● Exercise instructions
Copy the data starting at the line containing "FIELD: Length (cm)" and ending at the line containing "Value: 24 cm", with both of those lines included.

● Input records
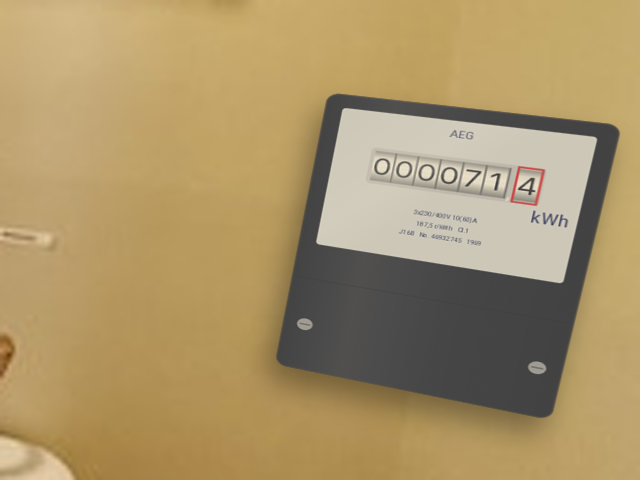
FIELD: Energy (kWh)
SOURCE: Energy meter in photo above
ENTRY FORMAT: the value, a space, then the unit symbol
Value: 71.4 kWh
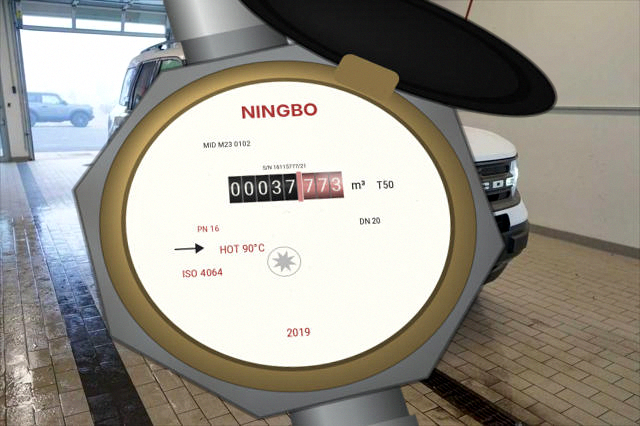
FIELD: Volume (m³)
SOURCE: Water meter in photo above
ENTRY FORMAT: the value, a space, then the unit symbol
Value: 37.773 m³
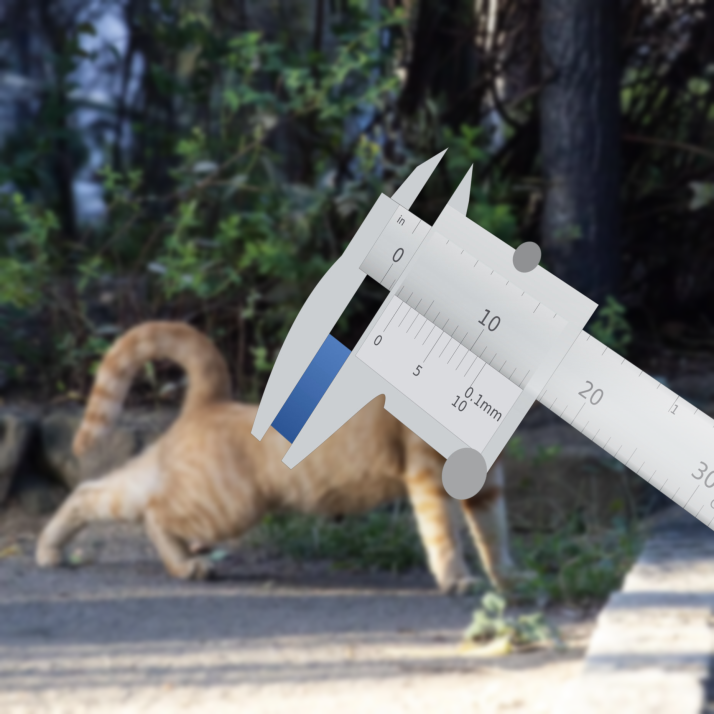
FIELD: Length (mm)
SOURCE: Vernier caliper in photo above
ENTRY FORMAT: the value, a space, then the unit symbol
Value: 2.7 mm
--
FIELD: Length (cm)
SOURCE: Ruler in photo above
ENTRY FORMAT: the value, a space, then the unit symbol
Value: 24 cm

● Task result
FIELD: Length (cm)
SOURCE: Ruler in photo above
ENTRY FORMAT: the value, a space, then the unit symbol
Value: 24 cm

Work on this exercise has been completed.